Who Ever Thought We’d Make It This Far?
When I drive through any Small Town USA and see a plethora of churches of varying denominations, I am so proud to be a Protestant with a Reformation heritage. Think about it. In the 1500s and 1600s, there was no freedom of religion. The idea of a country where Protestant believers could not only live but thrive was an impossible concept. Looking back over history, it seems amazing that we endured and triumphed. The proof is in our churches . . . through God’s mercy and our ancestors’ unshakable faith, we have indeed survived and thrived!
A recent Sunday drive allowed me to look upon Methodist, Lutheran, Episcopal, Baptist, Reformed, and possibly other churches. While detractors might say that is unflattering to Protestants, proclaiming an alarming variance in doctrine, I say it is a testament to free thought and to everyone being able to fit in where their beliefs are most suited. We must also remember that many Protestant faiths are very similar in the “basics.” Instead of wondering why others believe “error,” we ought to learn and study what exactly the differences are. Use doctrines as a springboard, not as grounds for judgment!

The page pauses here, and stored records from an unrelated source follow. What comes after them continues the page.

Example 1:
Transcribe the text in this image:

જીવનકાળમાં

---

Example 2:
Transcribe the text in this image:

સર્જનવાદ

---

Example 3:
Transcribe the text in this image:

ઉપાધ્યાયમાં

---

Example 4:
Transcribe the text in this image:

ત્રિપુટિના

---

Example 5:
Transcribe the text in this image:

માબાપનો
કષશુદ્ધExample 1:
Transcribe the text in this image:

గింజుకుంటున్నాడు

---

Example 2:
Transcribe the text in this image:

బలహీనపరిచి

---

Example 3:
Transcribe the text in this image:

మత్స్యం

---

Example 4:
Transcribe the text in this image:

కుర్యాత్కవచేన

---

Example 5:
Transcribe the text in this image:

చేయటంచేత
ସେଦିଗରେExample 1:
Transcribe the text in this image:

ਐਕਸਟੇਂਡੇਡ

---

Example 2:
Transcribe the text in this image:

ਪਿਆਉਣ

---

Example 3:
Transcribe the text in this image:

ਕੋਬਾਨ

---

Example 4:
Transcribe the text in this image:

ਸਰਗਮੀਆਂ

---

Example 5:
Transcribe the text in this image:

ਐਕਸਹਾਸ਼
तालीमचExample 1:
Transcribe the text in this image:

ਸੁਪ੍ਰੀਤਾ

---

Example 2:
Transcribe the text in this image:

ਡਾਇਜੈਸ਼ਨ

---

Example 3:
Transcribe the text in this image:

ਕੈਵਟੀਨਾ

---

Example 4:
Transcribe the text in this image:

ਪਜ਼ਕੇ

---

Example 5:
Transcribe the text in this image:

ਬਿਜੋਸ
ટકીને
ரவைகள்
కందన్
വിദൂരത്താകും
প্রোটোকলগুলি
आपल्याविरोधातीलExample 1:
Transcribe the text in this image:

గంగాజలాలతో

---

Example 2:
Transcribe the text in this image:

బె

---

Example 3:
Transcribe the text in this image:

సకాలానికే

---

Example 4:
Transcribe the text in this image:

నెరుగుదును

On that same note, as a historical fiction writer, I often “dive into” whatever era I am researching at the time, and this makes it even more touching to contrast the past with the present. Out and about, I notice all sorts of vehicles. Vehicles with Protestant college names on them, vehicles with Catholic rosaries hanging from the mirror. Freedom of religion. Keeping in mind that in the past Christians of varying denominations would have persecuted each other, it is indeed refreshing to see that everyone may go freely wherever they wish, and may share the road without fear of repercussion. How different from the world in which our ancestors lived!
So, yes, I love going along and seeing all those churches. The Reformation was initiated in suffering and went through fire and blood (literally) to reach the freedom of the modern era. Let us all be proud!